Brecht le da forma a lo que se dio en llamar teatro dialéctico. Enemigo de los parámetros burgueses y detractor de las piezas teatrales concebidas como puro entretenimiento, sus lecturas marxistas lo convencieron de la necesidad de intervenir sobre el espectador, o en todo caso estimular su participación crítica. En sus escenas están presentes de manera explícita las clases sociales, los procesos históricos y los factores socioeconómicos propios de su tiempo. Algo tenía claro: nada que sea ficción podrá ser otra cosa que ficción. Echando mano a recursos externos al guión, como carteles que anticipaban lo que iba a suceder, canciones intercaladas, apelaciones de los actores al público o directamente la presencia de un relator –encima del escenario- que se explayaba sobre la condición social de los personajes, la obra abría el juego al espectador para que abandonase su pasividad y elaborase reflexiones en relación con el conflicto exhibido; se quiebra la percepción encapsulada, individual, “estética”, de la obra de teatro. El arte debe obligar a pensar y a comprender la historia, y la obra constituirse en un estímulo para que el espectador deje de limitarse al plano de la subjetividad y ensaye conclusiones y pensamientos en relación con las problemáticas expuestas, que conduzcan luego a modificar la sociedad. Hay que cambiar el mundo. Y el teatro dialéctico hará participar al espectador en el análisis de las situaciones, y frente a las contradicciones burguesas sus pasos se orientarán hacia una solución socialista. Verfremdungseffekt es la palabra alemana que designa este “efecto de distanciamiento”, con el cual buscó suprimir la hasta entonces prestigiosa catarsis, esa suerte de purgación emocional que le permitía al espectador identificarse con los protagonistas y salir del teatro autosatisfecho. Esta técnica brechtiana marcó a fuego el arte del siglo XX –no sólo el teatral, sino y más que nada el cinematográfico- y suscitó larguísimos debates teóricos que aún no han llegado a su fin.
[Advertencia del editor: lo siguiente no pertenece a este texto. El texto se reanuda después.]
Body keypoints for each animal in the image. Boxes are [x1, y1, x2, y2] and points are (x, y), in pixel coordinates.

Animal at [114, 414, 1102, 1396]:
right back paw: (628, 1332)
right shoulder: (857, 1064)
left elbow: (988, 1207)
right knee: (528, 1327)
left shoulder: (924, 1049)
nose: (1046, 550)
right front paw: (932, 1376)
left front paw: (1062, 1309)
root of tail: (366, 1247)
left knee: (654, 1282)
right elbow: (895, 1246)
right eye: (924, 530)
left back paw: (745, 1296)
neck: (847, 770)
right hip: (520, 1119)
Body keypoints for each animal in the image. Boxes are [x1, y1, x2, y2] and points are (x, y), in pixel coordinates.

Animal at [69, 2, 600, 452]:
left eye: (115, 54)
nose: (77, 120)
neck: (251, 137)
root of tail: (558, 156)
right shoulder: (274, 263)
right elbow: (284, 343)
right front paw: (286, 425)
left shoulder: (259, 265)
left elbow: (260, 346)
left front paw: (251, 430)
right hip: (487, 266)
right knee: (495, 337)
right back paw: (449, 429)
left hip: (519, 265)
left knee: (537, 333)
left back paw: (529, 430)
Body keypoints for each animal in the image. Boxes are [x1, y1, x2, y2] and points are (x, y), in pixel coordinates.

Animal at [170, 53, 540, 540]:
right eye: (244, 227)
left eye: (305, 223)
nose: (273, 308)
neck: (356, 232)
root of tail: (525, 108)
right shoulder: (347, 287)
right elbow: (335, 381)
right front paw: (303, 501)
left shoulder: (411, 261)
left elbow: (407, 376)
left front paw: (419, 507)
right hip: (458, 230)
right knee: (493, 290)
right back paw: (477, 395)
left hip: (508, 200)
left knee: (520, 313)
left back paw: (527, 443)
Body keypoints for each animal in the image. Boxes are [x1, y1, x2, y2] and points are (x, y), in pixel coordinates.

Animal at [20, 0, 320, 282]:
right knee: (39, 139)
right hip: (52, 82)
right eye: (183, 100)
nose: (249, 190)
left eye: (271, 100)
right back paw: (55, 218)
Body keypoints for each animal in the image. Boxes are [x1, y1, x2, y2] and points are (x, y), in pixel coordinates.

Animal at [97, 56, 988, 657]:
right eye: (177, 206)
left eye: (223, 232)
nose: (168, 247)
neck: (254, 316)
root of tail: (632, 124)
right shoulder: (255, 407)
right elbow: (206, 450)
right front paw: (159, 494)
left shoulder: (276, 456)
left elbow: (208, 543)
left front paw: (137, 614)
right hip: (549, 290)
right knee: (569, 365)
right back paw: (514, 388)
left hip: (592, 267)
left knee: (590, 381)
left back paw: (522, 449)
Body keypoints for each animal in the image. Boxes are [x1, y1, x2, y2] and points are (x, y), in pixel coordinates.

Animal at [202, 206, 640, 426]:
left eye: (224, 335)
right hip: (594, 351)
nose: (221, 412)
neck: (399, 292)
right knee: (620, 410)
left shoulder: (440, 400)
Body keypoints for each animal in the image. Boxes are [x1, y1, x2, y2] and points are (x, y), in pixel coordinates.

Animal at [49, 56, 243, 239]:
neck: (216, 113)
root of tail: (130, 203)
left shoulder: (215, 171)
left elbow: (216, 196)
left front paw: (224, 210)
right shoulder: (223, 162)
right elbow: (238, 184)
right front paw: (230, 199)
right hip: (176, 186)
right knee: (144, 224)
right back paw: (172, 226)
 Dice Rodolfo Modern en su estudio La literatura alemana del siglo XX: “No son difíciles de comprender las razones por las cuales el genio de Bert Brecht           se ha difundido por todo el mundo. Para algunos su obra personifica magistralmente las tesis centrales de la teoría marxista. Otros, quizás la mayoría de los espectadores, disfrutan enormemente con un teatro que es una provocación constante contra la maldad o el egoísmo humanos, y que se vale para ello de una infinidad de recursos administrados por la inteligencia, un entendimiento claro y sutil, el ingenio y el buen humor, un concepto definido de la naturaleza y alcance del teatro, la comprensión, a nivel material, del funcionamiento del mecanismo social, y, muy en el fondo, por la esperanza, alguna vez convertida en realidad, de que el hombre es bueno.” Más allá de lo que cada uno busque rescatar en la obra de este extraordinario creador alemán, su aporte en el plano de la dramaturgia revolucionó los cimientos mismos del teatro, y puso en jaque de allí en adelante el modo en que los autores, pero también los directores, los personajes y hasta el público, participan en cada acto donde se corre el telón.